**Exercise goal:**
Recast every line of the records below as a single numbered list, leaving out any blank lines.

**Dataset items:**
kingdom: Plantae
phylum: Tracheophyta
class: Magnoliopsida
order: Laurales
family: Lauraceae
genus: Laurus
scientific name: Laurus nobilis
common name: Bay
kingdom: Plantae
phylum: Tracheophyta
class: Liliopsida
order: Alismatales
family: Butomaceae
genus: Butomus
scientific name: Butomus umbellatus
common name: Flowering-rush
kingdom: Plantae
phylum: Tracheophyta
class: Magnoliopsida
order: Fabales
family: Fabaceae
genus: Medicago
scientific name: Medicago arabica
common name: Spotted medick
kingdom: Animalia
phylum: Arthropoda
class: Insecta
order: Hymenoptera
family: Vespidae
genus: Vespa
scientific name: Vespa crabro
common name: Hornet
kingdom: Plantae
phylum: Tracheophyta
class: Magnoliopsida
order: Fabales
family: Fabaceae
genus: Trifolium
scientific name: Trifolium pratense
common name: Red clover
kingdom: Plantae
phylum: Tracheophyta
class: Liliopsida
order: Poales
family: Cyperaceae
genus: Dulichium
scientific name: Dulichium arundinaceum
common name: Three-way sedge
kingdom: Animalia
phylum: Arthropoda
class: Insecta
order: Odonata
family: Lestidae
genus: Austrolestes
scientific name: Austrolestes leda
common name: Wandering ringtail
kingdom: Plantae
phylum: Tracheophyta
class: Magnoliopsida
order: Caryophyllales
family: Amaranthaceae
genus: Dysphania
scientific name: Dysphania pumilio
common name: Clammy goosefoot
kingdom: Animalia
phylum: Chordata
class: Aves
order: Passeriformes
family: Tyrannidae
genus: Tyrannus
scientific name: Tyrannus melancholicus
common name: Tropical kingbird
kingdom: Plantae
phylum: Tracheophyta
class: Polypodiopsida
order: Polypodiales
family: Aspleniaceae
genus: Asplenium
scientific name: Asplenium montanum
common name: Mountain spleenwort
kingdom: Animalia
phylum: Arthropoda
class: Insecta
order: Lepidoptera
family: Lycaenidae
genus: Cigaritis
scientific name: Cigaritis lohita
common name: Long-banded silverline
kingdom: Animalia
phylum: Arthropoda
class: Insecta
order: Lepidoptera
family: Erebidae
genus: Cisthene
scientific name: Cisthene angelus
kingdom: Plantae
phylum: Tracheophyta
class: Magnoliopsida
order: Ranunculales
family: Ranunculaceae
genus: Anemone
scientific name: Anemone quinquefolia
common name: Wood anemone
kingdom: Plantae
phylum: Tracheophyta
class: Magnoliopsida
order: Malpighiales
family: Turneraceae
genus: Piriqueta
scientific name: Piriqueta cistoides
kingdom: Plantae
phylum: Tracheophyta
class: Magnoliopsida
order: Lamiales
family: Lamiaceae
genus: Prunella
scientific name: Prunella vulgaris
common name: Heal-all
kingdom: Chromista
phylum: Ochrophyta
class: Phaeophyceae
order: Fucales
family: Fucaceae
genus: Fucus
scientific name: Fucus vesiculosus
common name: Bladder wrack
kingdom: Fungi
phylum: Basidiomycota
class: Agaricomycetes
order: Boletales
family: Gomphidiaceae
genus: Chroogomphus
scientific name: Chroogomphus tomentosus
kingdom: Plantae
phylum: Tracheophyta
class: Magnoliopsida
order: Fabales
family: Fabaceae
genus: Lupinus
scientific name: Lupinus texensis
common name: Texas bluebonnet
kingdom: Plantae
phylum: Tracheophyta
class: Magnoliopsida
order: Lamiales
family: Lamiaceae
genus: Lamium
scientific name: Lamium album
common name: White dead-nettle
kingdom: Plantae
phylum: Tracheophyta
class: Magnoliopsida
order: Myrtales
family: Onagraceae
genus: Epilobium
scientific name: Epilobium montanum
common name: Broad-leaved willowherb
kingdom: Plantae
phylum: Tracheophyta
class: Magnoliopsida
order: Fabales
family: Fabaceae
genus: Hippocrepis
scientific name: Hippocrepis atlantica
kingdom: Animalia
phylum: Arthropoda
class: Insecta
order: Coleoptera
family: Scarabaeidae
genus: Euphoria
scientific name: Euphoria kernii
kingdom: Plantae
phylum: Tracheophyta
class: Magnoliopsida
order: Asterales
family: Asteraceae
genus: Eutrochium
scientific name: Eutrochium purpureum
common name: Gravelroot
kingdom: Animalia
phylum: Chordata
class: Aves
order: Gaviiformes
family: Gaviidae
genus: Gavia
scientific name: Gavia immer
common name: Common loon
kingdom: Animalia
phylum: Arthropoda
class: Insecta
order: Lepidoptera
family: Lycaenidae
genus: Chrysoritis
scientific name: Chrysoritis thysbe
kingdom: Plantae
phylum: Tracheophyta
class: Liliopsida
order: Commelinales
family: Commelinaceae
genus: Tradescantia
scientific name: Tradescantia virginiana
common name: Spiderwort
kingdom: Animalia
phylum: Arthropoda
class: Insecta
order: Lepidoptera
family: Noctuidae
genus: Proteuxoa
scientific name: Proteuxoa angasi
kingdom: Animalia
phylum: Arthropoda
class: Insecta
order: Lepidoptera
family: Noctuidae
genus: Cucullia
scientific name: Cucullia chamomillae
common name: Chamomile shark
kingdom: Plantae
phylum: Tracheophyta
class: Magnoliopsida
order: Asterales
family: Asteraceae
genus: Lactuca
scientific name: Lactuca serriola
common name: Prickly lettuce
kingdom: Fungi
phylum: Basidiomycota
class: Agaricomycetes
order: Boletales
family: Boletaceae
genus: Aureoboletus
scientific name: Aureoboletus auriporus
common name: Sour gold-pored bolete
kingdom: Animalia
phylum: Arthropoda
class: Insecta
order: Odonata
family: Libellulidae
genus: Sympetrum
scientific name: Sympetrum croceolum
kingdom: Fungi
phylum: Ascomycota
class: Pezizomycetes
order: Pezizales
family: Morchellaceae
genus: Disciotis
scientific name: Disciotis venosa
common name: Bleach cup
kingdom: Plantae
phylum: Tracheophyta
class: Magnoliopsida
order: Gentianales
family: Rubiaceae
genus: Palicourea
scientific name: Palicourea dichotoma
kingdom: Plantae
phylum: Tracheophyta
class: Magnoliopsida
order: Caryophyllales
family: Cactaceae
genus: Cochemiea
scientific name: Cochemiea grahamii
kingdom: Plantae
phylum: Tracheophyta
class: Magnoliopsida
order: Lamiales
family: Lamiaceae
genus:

**Solution to the problem:**
1. kingdom: Plantae
2. phylum: Tracheophyta
3. class: Magnoliopsida
4. order: Laurales
5. family: Lauraceae
6. genus: Laurus
7. scientific name: Laurus nobilis
8. common name: Bay
9. kingdom: Plantae
10. phylum: Tracheophyta
11. class: Liliopsida
12. order: Alismatales
13. family: Butomaceae
14. genus: Butomus
15. scientific name: Butomus umbellatus
16. common name: Flowering-rush
17. kingdom: Plantae
18. phylum: Tracheophyta
19. class: Magnoliopsida
20. order: Fabales
21. family: Fabaceae
22. genus: Medicago
23. scientific name: Medicago arabica
24. common name: Spotted medick
25. kingdom: Animalia
26. phylum: Arthropoda
27. class: Insecta
28. order: Hymenoptera
29. family: Vespidae
30. genus: Vespa
31. scientific name: Vespa crabro
32. common name: Hornet
33. kingdom: Plantae
34. phylum: Tracheophyta
35. class: Magnoliopsida
36. order: Fabales
37. family: Fabaceae
38. genus: Trifolium
39. scientific name: Trifolium pratense
40. common name: Red clover
41. kingdom: Plantae
42. phylum: Tracheophyta
43. class: Liliopsida
44. order: Poales
45. family: Cyperaceae
46. genus: Dulichium
47. scientific name: Dulichium arundinaceum
48. common name: Three-way sedge
49. kingdom: Animalia
50. phylum: Arthropoda
51. class: Insecta
52. order: Odonata
53. family: Lestidae
54. genus: Austrolestes
55. scientific name: Austrolestes leda
56. common name: Wandering ringtail
57. kingdom: Plantae
58. phylum: Tracheophyta
59. class: Magnoliopsida
60. order: Caryophyllales
61. family: Amaranthaceae
62. genus: Dysphania
63. scientific name: Dysphania pumilio
64. common name: Clammy goosefoot
65. kingdom: Animalia
66. phylum: Chordata
67. class: Aves
68. order: Passeriformes
69. family: Tyrannidae
70. genus: Tyrannus
71. scientific name: Tyrannus melancholicus
72. common name: Tropical kingbird
73. kingdom: Plantae
74. phylum: Tracheophyta
75. class: Polypodiopsida
76. order: Polypodiales
77. family: Aspleniaceae
78. genus: Asplenium
79. scientific name: Asplenium montanum
80. common name: Mountain spleenwort
81. kingdom: Animalia
82. phylum: Arthropoda
83. class: Insecta
84. order: Lepidoptera
85. family: Lycaenidae
86. genus: Cigaritis
87. scientific name: Cigaritis lohita
88. common name: Long-banded silverline
89. kingdom: Animalia
90. phylum: Arthropoda
91. class: Insecta
92. order: Lepidoptera
93. family: Erebidae
94. genus: Cisthene
95. scientific name: Cisthene angelus
96. kingdom: Plantae
97. phylum: Tracheophyta
98. class: Magnoliopsida
99. order: Ranunculales
100. family: Ranunculaceae
101. genus: Anemone
102. scientific name: Anemone quinquefolia
103. common name: Wood anemone
104. kingdom: Plantae
105. phylum: Tracheophyta
106. class: Magnoliopsida
107. order: Malpighiales
108. family: Turneraceae
109. genus: Piriqueta
110. scientific name: Piriqueta cistoides
111. kingdom: Plantae
112. phylum: Tracheophyta
113. class: Magnoliopsida
114. order: Lamiales
115. family: Lamiaceae
116. genus: Prunella
117. scientific name: Prunella vulgaris
118. common name: Heal-all
119. kingdom: Chromista
120. phylum: Ochrophyta
121. class: Phaeophyceae
122. order: Fucales
123. family: Fucaceae
124. genus: Fucus
125. scientific name: Fucus vesiculosus
126. common name: Bladder wrack
127. kingdom: Fungi
128. phylum: Basidiomycota
129. class: Agaricomycetes
130. order: Boletales
131. family: Gomphidiaceae
132. genus: Chroogomphus
133. scientific name: Chroogomphus tomentosus
134. kingdom: Plantae
135. phylum: Tracheophyta
136. class: Magnoliopsida
137. order: Fabales
138. family: Fabaceae
139. genus: Lupinus
140. scientific name: Lupinus texensis
141. common name: Texas bluebonnet
142. kingdom: Plantae
143. phylum: Tracheophyta
144. class: Magnoliopsida
145. order: Lamiales
146. family: Lamiaceae
147. genus: Lamium
148. scientific name: Lamium album
149. common name: White dead-nettle
150. kingdom: Plantae
151. phylum: Tracheophyta
152. class: Magnoliopsida
153. order: Myrtales
154. family: Onagraceae
155. genus: Epilobium
156. scientific name: Epilobium montanum
157. common name: Broad-leaved willowherb
158. kingdom: Plantae
159. phylum: Tracheophyta
160. class: Magnoliopsida
161. order: Fabales
162. family: Fabaceae
163. genus: Hippocrepis
164. scientific name: Hippocrepis atlantica
165. kingdom: Animalia
166. phylum: Arthropoda
167. class: Insecta
168. order: Coleoptera
169. family: Scarabaeidae
170. genus: Euphoria
171. scientific name: Euphoria kernii
172. kingdom: Plantae
173. phylum: Tracheophyta
174. class: Magnoliopsida
175. order: Asterales
176. family: Asteraceae
177. genus: Eutrochium
178. scientific name: Eutrochium purpureum
179. common name: Gravelroot
180. kingdom: Animalia
181. phylum: Chordata
182. class: Aves
183. order: Gaviiformes
184. family: Gaviidae
185. genus: Gavia
186. scientific name: Gavia immer
187. common name: Common loon
188. kingdom: Animalia
189. phylum: Arthropoda
190. class: Insecta
191. order: Lepidoptera
192. family: Lycaenidae
193. genus: Chrysoritis
194. scientific name: Chrysoritis thysbe
195. kingdom: Plantae
196. phylum: Tracheophyta
197. class: Liliopsida
198. order: Commelinales
199. family: Commelinaceae
200. genus: Tradescantia
201. scientific name: Tradescantia virginiana
202. common name: Spiderwort
203. kingdom: Animalia
204. phylum: Arthropoda
205. class: Insecta
206. order: Lepidoptera
207. family: Noctuidae
208. genus: Proteuxoa
209. scientific name: Proteuxoa angasi
210. kingdom: Animalia
211. phylum: Arthropoda
212. class: Insecta
213. order: Lepidoptera
214. family: Noctuidae
215. genus: Cucullia
216. scientific name: Cucullia chamomillae
217. common name: Chamomile shark
218. kingdom: Plantae
219. phylum: Tracheophyta
220. class: Magnoliopsida
221. order: Asterales
222. family: Asteraceae
223. genus: Lactuca
224. scientific name: Lactuca serriola
225. common name: Prickly lettuce
226. kingdom: Fungi
227. phylum: Basidiomycota
228. class: Agaricomycetes
229. order: Boletales
230. family: Boletaceae
231. genus: Aureoboletus
232. scientific name: Aureoboletus auriporus
233. common name: Sour gold-pored bolete
234. kingdom: Animalia
235. phylum: Arthropoda
236. class: Insecta
237. order: Odonata
238. family: Libellulidae
239. genus: Sympetrum
240. scientific name: Sympetrum croceolum
241. kingdom: Fungi
242. phylum: Ascomycota
243. class: Pezizomycetes
244. order: Pezizales
245. family: Morchellaceae
246. genus: Disciotis
247. scientific name: Disciotis venosa
248. common name: Bleach cup
249. kingdom: Plantae
250. phylum: Tracheophyta
251. class: Magnoliopsida
252. order: Gentianales
253. family: Rubiaceae
254. genus: Palicourea
255. scientific name: Palicourea dichotoma
256. kingdom: Plantae
257. phylum: Tracheophyta
258. class: Magnoliopsida
259. order: Caryophyllales
260. family: Cactaceae
261. genus: Cochemiea
262. scientific name: Cochemiea grahamii
263. kingdom: Plantae
264. phylum: Tracheophyta
265. class: Magnoliopsida
266. order: Lamiales
267. family: Lamiaceae
268. genus:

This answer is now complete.